---------- Dataset records ----------
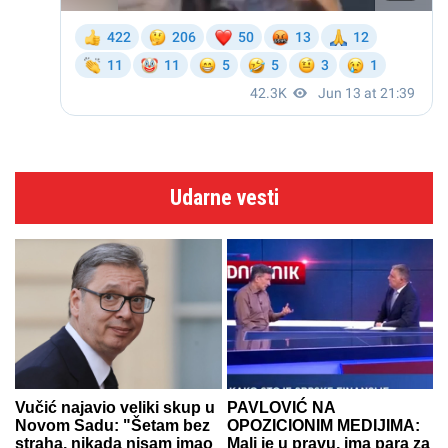
Udarne vesti
Vučić najavio veliki skup u
PAVLOVIĆ NA
Novom Sadu: "Šetam bez
OPOZICIONIM MEDIJIMA:
straha, nikada nisam imao
Mali je u pravu, ima para za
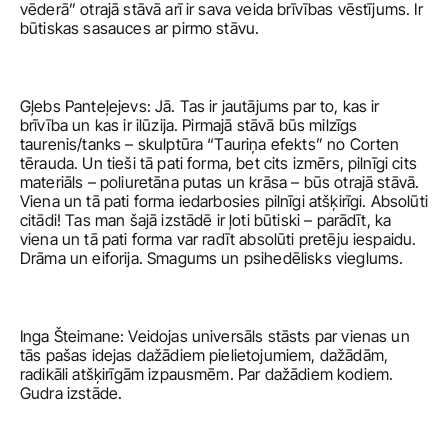
vēderā” otrajā stāvā arī ir sava veida brīvības vēstījums. Ir 
būtiskas sasauces ar pirmo stāvu. 
Gļebs Panteļejevs: Jā. Tas ir jautājums par to, kas ir 
brīvība un kas ir ilūzija. Pirmajā stāvā būs milzīgs 
taurenis/tanks – skulptūra “Tauriņa efekts” no Corten 
tērauda. Un tieši tā pati forma, bet cits izmērs, pilnīgi cits 
materiāls – poliuretāna putas un krāsa – būs otrajā stāvā. 
Viena un tā pati forma iedarbosies pilnīgi atšķirīgi. Absolūti 
citādi! Tas man šajā izstādē ir ļoti būtiski – parādīt, ka 
viena un tā pati forma var radīt absolūti pretēju iespaidu. 
Drāma un eiforija. Smagums un psihedēlisks vieglums. 
Inga Šteimane: Veidojas universāls stāsts par vienas un 
tās pašas idejas dažādiem pielietojumiem, dažādām, 
radikāli atšķirīgām izpausmēm. Par dažādiem kodiem. 
Gudra izstāde.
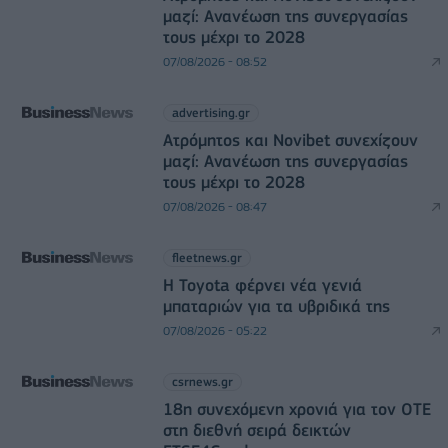
μαζί: Ανανέωση της συνεργασίας
τους μέχρι το 2028
07/08/2026 - 08:52
advertising.gr
Ατρόμητος και Novibet συνεχίζουν
μαζί: Ανανέωση της συνεργασίας
τους μέχρι το 2028
07/08/2026 - 08:47
fleetnews.gr
Η Toyota φέρνει νέα γενιά
μπαταριών για τα υβριδικά της
07/08/2026 - 05:22
csrnews.gr
18η συνεχόμενη χρονιά για τον ΟΤΕ
στη διεθνή σειρά δεικτών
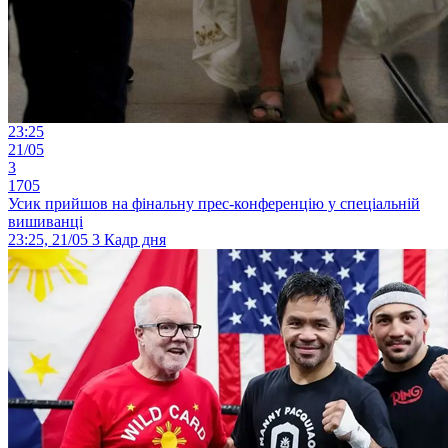
23:25
21/05
3
1705
Усик прийшов на фінальну прес-конференцію у спеціальній
вишиванці
23:25, 21/05
3
Кадр дня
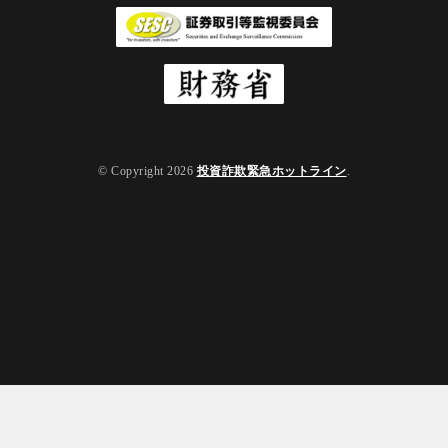
© Copyright 2026
投資詐欺緊急ホットライン
.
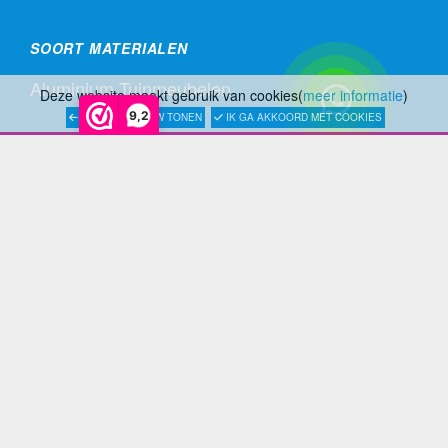
SOORT MATERIALEN
Aluminium Tuinmeubelen
Deze website maakt gebruik van cookies(
meer informatie
)
9,2
LATER OPNIEUW TONEN
IK GA AKKOORD MET COOKIES
Stalen Tuinmeubelen
RVS Tuinmeubelen
All Weather Tuinmeubelen
Teak Tuinmeubelen
Bamboe Tuinmeubelen
Rotan Tuinmeubelen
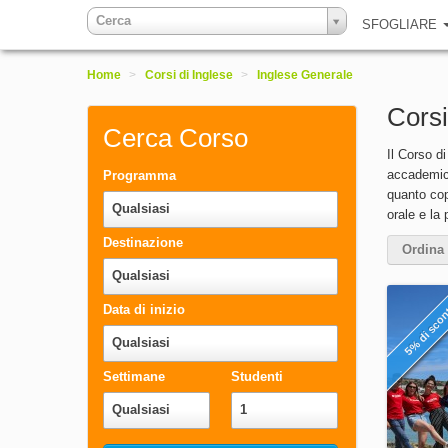
Cerca
SFOGLIARE
Home
>
Corsi di Inglese
>
Inglese Generale
Corsi
Cerca Corso
Il Corso d
accademich
Programma
quanto cop
Qualsiasi
orale e la
Destinazione
Ordina 
Qualsiasi
5% di sco
Data di inizio
Qualsiasi
Settimane
Studenti
Qualsiasi
1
----------
**Task brief:** Using the material above, return every line that holds the string "Tuinmeubelen".

**Solution to the problem:**
Aluminium Tuinmeubelen
Stalen Tuinmeubelen
RVS Tuinmeubelen
All Weather Tuinmeubelen
Teak Tuinmeubelen
Bamboe Tuinmeubelen
Rotan Tuinmeubelen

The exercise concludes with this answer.